Mature Style of Painting and Fame

Towards 1650 Rosa abandoned his earlier, serene approach and depicted nature in a more lively and disturbed fashion. St John the Baptist Preaching and Baptism in the Jordan (Glasgow Art Gallery) are the most characteristic works of this period. The growth of Rosa's reputation (Magnasco and Marco Ricci followed his style) stemmed from his development of a style of anticlassical landscape painting, the romantic counterpart to Claude Lorrain (1600-82). It was a style that was to earn an ever-increasing popularity, culminating in the work of the 19th-century Romanticism across Europe.

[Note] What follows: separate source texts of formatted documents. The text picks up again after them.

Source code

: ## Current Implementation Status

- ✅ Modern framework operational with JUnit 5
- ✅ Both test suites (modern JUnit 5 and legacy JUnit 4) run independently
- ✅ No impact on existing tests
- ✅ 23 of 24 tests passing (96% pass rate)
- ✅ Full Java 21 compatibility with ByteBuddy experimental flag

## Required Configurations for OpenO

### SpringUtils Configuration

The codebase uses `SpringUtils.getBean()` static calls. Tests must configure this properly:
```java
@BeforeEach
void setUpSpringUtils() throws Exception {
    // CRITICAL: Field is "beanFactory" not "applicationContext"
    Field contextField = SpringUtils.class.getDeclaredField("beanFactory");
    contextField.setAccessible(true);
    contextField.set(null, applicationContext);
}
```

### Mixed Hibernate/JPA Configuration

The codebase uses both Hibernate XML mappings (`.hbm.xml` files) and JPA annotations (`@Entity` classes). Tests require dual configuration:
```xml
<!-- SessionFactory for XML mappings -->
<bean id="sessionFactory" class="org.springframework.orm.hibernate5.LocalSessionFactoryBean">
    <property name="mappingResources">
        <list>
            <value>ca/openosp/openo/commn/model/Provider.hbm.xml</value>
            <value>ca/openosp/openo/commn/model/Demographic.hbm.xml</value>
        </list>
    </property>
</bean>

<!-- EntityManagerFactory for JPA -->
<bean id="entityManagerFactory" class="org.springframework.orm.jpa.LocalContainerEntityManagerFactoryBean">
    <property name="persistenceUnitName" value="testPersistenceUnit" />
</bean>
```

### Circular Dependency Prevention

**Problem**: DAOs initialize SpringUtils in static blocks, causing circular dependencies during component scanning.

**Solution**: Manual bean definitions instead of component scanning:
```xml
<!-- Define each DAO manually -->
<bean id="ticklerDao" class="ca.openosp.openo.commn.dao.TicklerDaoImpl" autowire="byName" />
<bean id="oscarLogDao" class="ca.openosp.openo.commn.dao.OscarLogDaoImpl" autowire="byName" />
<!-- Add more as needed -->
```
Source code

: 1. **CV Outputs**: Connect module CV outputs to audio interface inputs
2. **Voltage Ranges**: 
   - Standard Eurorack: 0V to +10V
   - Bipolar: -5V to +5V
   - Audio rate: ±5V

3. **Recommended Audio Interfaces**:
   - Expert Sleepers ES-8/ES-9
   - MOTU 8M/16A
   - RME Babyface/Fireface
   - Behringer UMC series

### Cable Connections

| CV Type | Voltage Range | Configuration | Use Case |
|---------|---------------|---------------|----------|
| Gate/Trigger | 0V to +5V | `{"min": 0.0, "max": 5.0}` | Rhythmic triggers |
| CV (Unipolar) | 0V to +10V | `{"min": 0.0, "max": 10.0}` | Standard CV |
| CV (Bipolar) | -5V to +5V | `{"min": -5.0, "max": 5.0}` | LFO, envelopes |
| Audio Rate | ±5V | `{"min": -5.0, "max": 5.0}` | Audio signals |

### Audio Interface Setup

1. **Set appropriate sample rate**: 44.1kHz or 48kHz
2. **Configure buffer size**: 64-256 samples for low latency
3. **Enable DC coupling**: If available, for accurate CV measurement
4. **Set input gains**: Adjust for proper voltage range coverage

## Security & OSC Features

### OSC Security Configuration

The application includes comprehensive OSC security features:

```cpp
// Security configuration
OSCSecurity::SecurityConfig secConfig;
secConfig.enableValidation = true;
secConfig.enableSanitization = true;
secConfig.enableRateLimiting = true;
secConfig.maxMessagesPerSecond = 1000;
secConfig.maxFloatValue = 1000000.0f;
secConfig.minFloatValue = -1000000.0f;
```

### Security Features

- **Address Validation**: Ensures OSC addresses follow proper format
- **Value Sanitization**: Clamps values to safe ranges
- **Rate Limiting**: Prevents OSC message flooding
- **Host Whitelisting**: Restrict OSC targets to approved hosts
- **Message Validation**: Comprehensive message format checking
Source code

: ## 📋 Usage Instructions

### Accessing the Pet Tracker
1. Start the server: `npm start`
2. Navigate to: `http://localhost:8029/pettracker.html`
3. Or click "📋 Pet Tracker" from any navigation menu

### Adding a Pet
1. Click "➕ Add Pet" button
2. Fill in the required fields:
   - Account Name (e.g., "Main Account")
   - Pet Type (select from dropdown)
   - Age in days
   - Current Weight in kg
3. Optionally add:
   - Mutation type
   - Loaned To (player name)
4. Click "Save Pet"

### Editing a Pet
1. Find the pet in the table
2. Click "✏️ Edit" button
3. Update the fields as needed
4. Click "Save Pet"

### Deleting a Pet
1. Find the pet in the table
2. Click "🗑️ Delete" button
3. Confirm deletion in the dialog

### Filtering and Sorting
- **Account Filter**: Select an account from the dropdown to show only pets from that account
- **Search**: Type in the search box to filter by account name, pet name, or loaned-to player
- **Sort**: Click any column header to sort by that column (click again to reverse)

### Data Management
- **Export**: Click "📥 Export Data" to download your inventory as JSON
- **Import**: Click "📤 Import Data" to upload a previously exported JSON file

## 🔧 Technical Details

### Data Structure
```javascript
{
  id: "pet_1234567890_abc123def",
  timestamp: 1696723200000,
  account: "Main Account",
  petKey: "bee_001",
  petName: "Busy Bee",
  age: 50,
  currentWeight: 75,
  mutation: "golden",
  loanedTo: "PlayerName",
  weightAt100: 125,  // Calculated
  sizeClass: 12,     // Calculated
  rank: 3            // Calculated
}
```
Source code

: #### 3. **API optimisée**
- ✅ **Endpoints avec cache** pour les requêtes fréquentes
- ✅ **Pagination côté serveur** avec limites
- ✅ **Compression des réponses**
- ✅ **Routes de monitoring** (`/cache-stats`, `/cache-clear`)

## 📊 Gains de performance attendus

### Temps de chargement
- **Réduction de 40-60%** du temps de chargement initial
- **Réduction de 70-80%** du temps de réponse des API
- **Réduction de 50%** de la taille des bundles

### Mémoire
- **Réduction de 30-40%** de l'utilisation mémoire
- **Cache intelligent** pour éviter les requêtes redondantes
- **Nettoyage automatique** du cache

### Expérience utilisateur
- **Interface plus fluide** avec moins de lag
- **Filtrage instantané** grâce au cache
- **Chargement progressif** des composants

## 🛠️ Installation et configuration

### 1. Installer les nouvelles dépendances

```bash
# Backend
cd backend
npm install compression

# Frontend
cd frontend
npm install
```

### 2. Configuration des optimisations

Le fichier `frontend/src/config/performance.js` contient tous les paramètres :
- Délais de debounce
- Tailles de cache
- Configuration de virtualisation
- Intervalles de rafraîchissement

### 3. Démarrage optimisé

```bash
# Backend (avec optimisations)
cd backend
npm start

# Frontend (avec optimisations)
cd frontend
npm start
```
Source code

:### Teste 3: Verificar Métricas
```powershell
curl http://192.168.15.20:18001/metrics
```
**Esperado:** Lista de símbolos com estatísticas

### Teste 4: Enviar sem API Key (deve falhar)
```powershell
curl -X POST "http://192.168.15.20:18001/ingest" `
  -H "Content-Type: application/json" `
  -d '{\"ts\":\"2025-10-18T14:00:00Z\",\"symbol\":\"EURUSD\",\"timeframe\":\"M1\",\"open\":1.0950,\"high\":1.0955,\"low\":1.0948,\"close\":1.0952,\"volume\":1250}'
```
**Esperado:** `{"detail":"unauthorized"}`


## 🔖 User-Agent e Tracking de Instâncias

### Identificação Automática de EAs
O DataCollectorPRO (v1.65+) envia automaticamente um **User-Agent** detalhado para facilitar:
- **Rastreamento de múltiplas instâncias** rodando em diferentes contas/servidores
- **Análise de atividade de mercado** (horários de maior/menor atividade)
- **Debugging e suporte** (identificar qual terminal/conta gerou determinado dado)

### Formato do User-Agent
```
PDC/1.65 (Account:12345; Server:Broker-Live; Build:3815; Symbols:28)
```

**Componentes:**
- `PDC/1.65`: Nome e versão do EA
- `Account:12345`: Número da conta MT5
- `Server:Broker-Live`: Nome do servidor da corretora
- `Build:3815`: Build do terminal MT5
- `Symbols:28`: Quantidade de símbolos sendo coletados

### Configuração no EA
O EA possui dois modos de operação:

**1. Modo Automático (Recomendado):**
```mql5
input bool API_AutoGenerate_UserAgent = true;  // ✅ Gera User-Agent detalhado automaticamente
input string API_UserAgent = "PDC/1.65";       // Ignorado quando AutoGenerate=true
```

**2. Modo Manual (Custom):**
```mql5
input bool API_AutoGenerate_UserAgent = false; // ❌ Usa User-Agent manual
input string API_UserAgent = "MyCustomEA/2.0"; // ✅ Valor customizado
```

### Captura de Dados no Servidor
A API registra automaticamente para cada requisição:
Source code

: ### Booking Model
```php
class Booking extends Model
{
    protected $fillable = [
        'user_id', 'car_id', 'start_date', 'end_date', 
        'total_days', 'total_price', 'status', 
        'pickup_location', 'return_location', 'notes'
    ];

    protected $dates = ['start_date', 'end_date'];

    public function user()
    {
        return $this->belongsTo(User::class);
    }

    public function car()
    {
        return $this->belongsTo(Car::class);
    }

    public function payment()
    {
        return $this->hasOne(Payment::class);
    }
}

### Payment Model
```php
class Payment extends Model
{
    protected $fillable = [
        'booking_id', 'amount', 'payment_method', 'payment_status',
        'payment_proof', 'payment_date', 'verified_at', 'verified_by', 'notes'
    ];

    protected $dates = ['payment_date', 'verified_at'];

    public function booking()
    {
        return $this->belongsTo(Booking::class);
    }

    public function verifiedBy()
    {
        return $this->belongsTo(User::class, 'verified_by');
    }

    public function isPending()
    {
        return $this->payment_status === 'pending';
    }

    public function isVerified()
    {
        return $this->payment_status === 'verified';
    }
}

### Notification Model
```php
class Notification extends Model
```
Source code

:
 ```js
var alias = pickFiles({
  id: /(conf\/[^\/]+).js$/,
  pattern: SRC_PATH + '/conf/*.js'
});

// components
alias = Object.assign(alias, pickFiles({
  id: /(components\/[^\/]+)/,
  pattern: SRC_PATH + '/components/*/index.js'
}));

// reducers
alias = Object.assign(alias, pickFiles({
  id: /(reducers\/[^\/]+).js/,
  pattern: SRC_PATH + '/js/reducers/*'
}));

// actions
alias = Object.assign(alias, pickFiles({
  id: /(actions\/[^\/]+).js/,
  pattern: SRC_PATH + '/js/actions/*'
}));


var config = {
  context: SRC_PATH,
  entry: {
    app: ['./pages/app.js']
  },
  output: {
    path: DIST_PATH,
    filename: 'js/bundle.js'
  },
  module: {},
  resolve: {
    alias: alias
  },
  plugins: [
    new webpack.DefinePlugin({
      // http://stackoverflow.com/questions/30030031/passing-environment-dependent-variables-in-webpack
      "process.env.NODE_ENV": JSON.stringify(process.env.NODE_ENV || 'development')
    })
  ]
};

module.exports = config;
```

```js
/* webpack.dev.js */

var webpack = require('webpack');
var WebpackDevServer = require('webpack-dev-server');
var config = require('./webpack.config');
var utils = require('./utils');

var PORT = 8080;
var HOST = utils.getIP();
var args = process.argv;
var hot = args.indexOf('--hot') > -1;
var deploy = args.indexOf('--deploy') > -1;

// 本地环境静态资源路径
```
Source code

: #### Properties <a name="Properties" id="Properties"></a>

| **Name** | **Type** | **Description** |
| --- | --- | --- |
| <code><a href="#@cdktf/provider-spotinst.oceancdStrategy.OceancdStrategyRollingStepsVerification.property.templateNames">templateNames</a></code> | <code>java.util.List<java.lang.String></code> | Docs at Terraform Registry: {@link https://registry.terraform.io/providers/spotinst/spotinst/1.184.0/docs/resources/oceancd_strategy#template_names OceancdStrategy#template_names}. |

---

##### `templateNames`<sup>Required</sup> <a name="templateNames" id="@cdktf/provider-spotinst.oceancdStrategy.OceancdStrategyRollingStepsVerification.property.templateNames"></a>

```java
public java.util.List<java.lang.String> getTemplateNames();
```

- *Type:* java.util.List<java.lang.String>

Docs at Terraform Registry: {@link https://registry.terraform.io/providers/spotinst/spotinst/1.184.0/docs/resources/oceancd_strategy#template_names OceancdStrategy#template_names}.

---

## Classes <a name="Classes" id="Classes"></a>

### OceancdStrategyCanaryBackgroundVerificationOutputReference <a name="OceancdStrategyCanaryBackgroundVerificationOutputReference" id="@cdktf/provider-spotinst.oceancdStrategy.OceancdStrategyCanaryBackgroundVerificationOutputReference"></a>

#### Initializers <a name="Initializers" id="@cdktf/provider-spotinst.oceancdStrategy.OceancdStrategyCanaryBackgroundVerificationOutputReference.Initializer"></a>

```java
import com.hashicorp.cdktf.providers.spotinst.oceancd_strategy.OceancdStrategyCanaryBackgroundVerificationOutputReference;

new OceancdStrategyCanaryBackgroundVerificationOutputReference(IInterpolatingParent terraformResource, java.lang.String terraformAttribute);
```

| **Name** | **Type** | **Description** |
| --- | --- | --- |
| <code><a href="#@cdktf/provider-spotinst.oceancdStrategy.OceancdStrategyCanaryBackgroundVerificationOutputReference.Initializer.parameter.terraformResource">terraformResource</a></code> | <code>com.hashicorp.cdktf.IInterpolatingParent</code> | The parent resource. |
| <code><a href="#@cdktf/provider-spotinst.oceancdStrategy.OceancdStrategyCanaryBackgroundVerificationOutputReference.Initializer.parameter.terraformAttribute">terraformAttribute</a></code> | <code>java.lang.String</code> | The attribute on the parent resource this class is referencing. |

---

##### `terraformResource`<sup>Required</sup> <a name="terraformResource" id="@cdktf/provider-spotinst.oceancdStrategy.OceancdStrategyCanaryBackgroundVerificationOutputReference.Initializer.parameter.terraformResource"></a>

Rosa (who was also an etcher and a draughtsman) was a prolific artist. His landscapes, marine paintings, historical, biblical and mythological scenes can be seen in several of the world's best art museums, notably: Pitti Palace, Florence; Louvre, Paris; Art Institute Chicago; National Gallery, London; Walker Art Gallery, Liverpool; National Gallery, Melbourne; Detroit Institute of Arts; Musee Conde, Chantilly; Kunsthistorisches Museum, Vienna; and Wadsworth Atheneum, Hartford, Connecticut.